The growing U.S. debt

The United States has seen its debt grow significantly over the last 100 years starting from $408 billion in 1922 to $30.93 trillion in 2022. If you look further back into history, the United States’ first major debt crisis occurred during the Revolutionary War. Since then, the U.S. has continued to accumulate debt through a variety of factors such as wars, recessions and government spending. In theory, the national debt is the amount of the money the federal government has borrowed by issuing treasury bonds, bills, notes and inflation-protected treasuries to cover budget deficits. As of the end of 2022, the total U.S. debt stands at over $30 trillion, with a debt-to-GDP ratio of around 123%. This means that the country’s total debt is larger than its annual economic output, which has raised concerns about the sustainability of the debt and its potential impact on future generations.

Factors contributing to U.S. debt

The U.S. national debt is the accumulation of budget deficits over the years. In other words, it is the result of the mismatch between government spending and revenues. The Congressional Budget Office (CBO) projects that federal spending will climb from 23.7% of gross domestic product (GDP) in 2023 to 30.2% by 2053; that growth is largely due to spending on healthcare and retirement programs for elderly Americans along with rapidly growing interest costs. Revenues, on the other hand, are only projected to climb from 18.3% of GDP in 2023 to 19.1% in 20531.

The government spending on entitlement programs like Medicare and Social Security benefits, defense spending, and the interest paid on servicing the existing debt have been the biggest contributors to the U.S. debt over the years. With our population aging and life expectancy increasing, Medicare and Social Security spending will continue to increase at the same time. The U.S. has historically been able to maintain relatively low borrowing costs due to its status as a global economic powerhouse and the use of the U.S. dollar as a reserve currency. As of February 2023, debt servicing contributes to 12% of total federal spending; however, continued growth in U.S. debt could eventually lead to even higher borrowing costs and other economic challenges.

Who owns the U.S. national debt?

U.S. debt owners can be broken down into intragovernmental debt. Intragovernmental debt is held by the Federal Reserve and Social Security and other government agencies. Public debt is held by the public: individual investors, institutions and foreign governments. Internationally, Japan is the largest holder of U.S. debt, followed by China.

U.S. debt ceiling

The debt ceiling or limit is the restriction on the amount of the outstanding debt that the Federal Reserve can incur. It was created by the U.S. Congress in 1917. Once the debt ceiling is reached, the federal government cannot increase the amount of outstanding debt, losing the ability to pay bills and fund programs and services. The U.S. Government hit its debt ceiling in January of this year. Currently, the U.S. Treasury is using “extraordinary measures” to keep the government running. These measures include suspending payments to some government employee savings programs, underinvesting in certain government funds and delaying auctions of securities. The Treasury Department says it expects extraordinary measures to keep the government afloat until June.

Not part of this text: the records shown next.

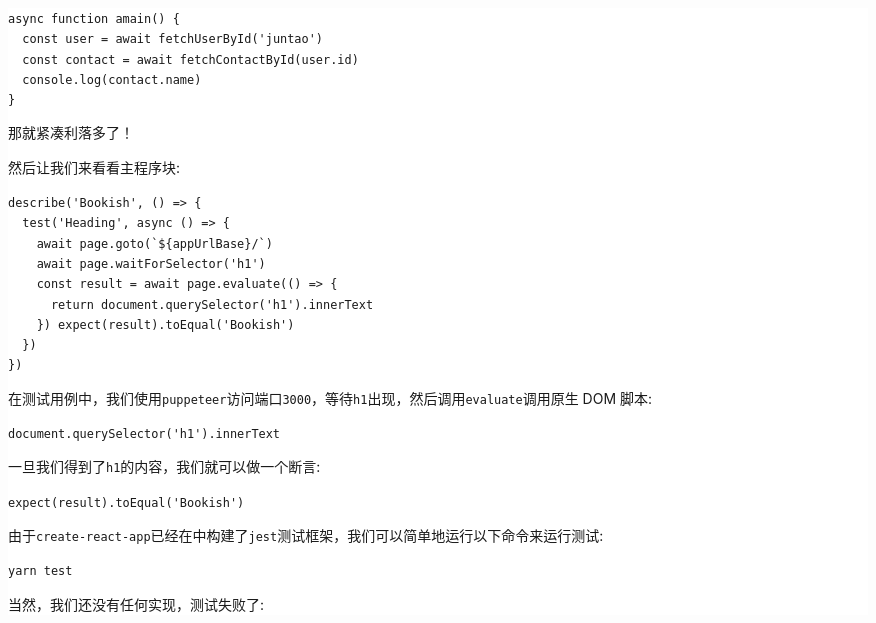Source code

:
 ```
async function amain() {
  const user = await fetchUserById('juntao')
  const contact = await fetchContactById(user.id)
  console.log(contact.name)
}
```

那就紧凑利落多了！

然后让我们来看看主程序块:

```
describe('Bookish', () => {
  test('Heading', async () => {
    await page.goto(`${appUrlBase}/`)
    await page.waitForSelector('h1')
    const result = await page.evaluate(() => {
      return document.querySelector('h1').innerText
    }) expect(result).toEqual('Bookish')
  })
})
```

在测试用例中，我们使用`puppeteer`访问端口`3000`，等待`h1`出现，然后调用`evaluate`调用原生 DOM 脚本:

```
document.querySelector('h1').innerText
```

一旦我们得到了`h1`的内容，我们就可以做一个断言:

```
expect(result).toEqual('Bookish')
```

由于`create-react-app`已经在中构建了`jest`测试框架，我们可以简单地运行以下命令来运行测试:

```
yarn test
```

当然，我们还没有任何实现，测试失败了:
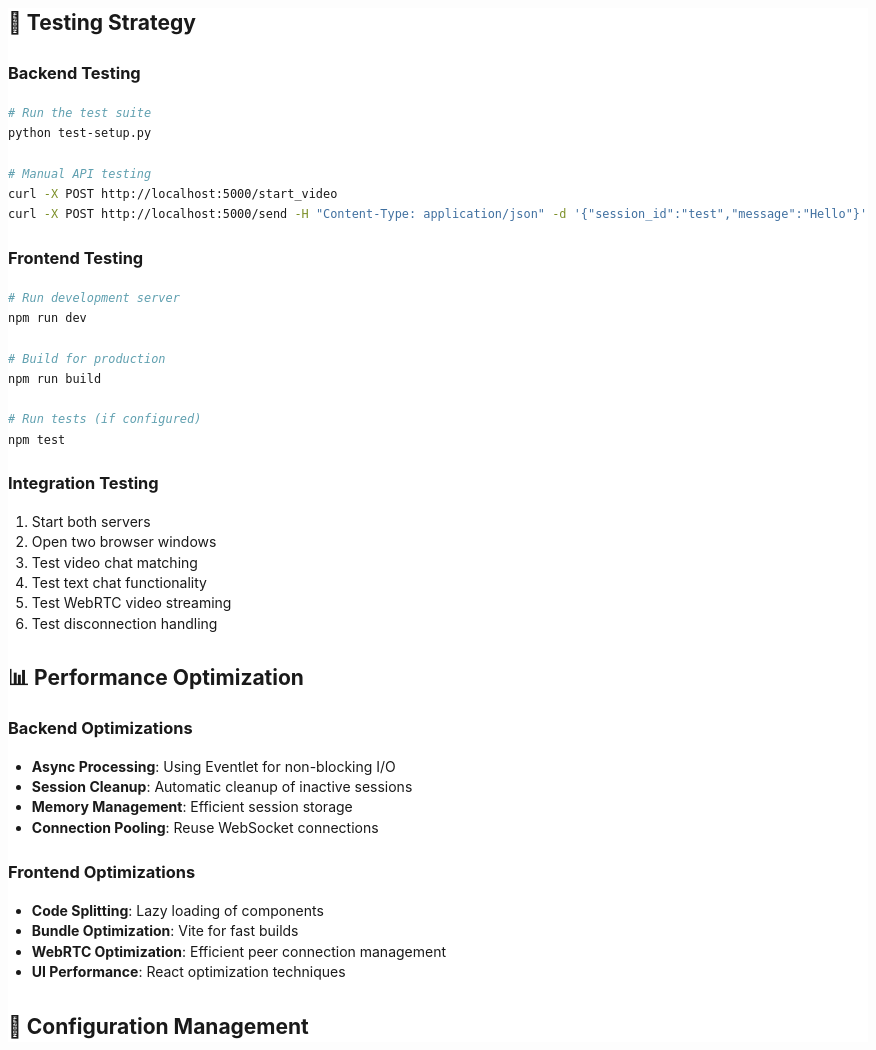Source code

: ## 🧪 Testing Strategy

### Backend Testing
```bash
# Run the test suite
python test-setup.py

# Manual API testing
curl -X POST http://localhost:5000/start_video
curl -X POST http://localhost:5000/send -H "Content-Type: application/json" -d '{"session_id":"test","message":"Hello"}'
```

### Frontend Testing
```bash
# Run development server
npm run dev

# Build for production
npm run build

# Run tests (if configured)
npm test
```

### Integration Testing
1. Start both servers
2. Open two browser windows
3. Test video chat matching
4. Test text chat functionality
5. Test WebRTC video streaming
6. Test disconnection handling

## 📊 Performance Optimization

### Backend Optimizations
- **Async Processing**: Using Eventlet for non-blocking I/O
- **Session Cleanup**: Automatic cleanup of inactive sessions
- **Memory Management**: Efficient session storage
- **Connection Pooling**: Reuse WebSocket connections

### Frontend Optimizations
- **Code Splitting**: Lazy loading of components
- **Bundle Optimization**: Vite for fast builds
- **WebRTC Optimization**: Efficient peer connection management
- **UI Performance**: React optimization techniques

## 🔧 Configuration Management
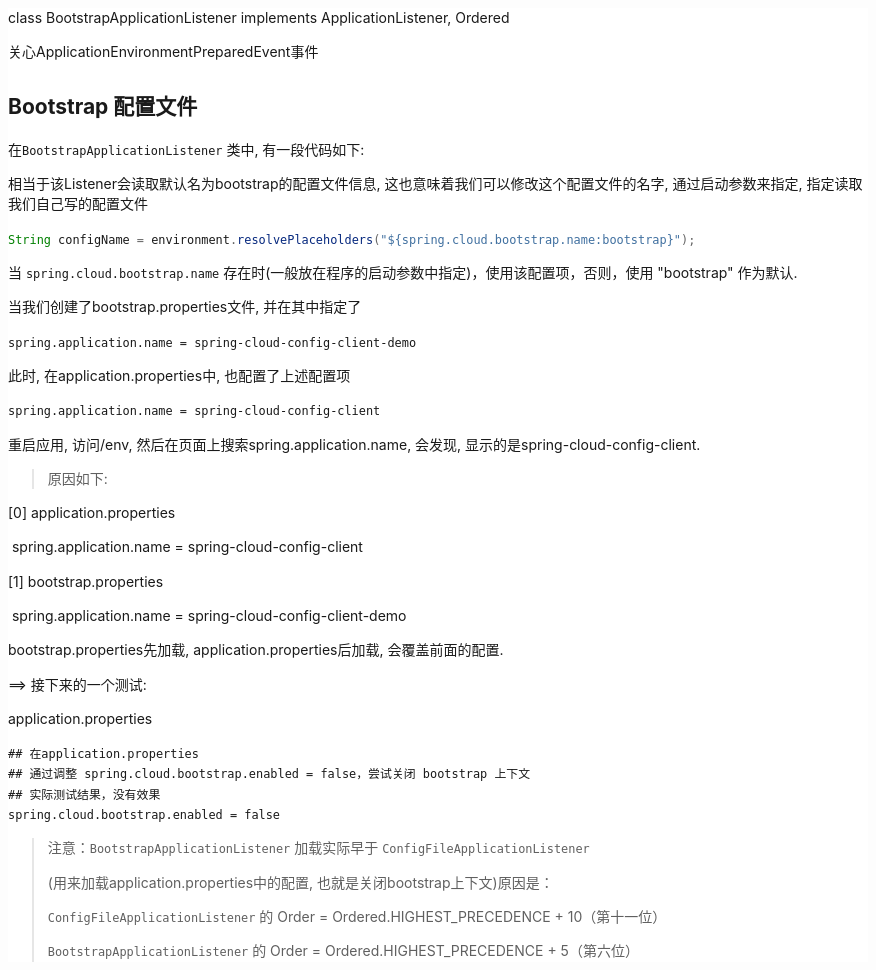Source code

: class BootstrapApplicationListener implements ApplicationListener<ApplicationEnvironmentPreparedEvent>, Ordered

关心ApplicationEnvironmentPreparedEvent事件



## Bootstrap 配置文件

在`BootstrapApplicationListener` 类中, 有一段代码如下:

相当于该Listener会读取默认名为bootstrap的配置文件信息, 这也意味着我们可以修改这个配置文件的名字, 通过启动参数来指定, 指定读取我们自己写的配置文件

```java
String configName = environment.resolvePlaceholders("${spring.cloud.bootstrap.name:bootstrap}");
```

当 `spring.cloud.bootstrap.name` 存在时(一般放在程序的启动参数中指定)，使用该配置项，否则，使用 "bootstrap" 作为默认.

当我们创建了bootstrap.properties文件, 并在其中指定了

```properties
spring.application.name = spring-cloud-config-client-demo
```

此时, 在application.properties中, 也配置了上述配置项

```properties
spring.application.name = spring-cloud-config-client
```

重启应用, 访问/env, 然后在页面上搜索spring.application.name, 会发现, 显示的是spring-cloud-config-client.

> 原因如下:

[0] application.properties

​	spring.application.name = spring-cloud-config-client

[1] bootstrap.properties

​	spring.application.name = spring-cloud-config-client-demo

bootstrap.properties先加载, application.properties后加载, 会覆盖前面的配置.



==> 接下来的一个测试:

application.properties

```properties
## 在application.properties
## 通过调整 spring.cloud.bootstrap.enabled = false，尝试关闭 bootstrap 上下文
## 实际测试结果，没有效果
spring.cloud.bootstrap.enabled = false
```

> 注意：`BootstrapApplicationListener` 加载实际早于 `ConfigFileApplicationListener`
>
> (用来加载application.properties中的配置, 也就是关闭bootstrap上下文)原因是：
>
> `ConfigFileApplicationListener` 的 Order = Ordered.HIGHEST_PRECEDENCE + 10（第十一位）
>
> `BootstrapApplicationListener` 的 Order = Ordered.HIGHEST_PRECEDENCE + 5（第六位）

Raising the debt ceiling has historically been a relatively routine procedure for Congress. Since 1960, Congress has increased the ceiling 78 times, most recently in 2021. As U.S. politics have become more polarized over the last decade, raising the debt ceiling has become more contentious. Since the United States has never defaulted on its obligations, the scope of the negative repercussions related to a default are unknown but would likely have catastrophic repercussions in the United States and in markets across the globe. However, we expect the fight on the debt ceiling to be delayed as much as possible but expect both parties to eventually come to an agreement and raise the debt ceiling before the U.S. Treasury runs out of backup options.

Is the rising U.S. debt concerning?

The rising U.S. debt is a matter of concern as it will have long-term implications for the economy, future generations and the global financial system. There are also concerns about the relationship between U.S. debt and inflation. Looking at historical data, there doesn’t appear to be a positive correlation between U.S. debt to GDP ratio and inflation.

Having said that, we believe we will eventually need to address the debt. It will likely require a combination of measures including reducing government spending, reforming entitlement programs and finding ways to increase revenue through tax reform or other means. We believe that it will take political leadership to find solutions that will ensure the long-term prosperity and stability of the country.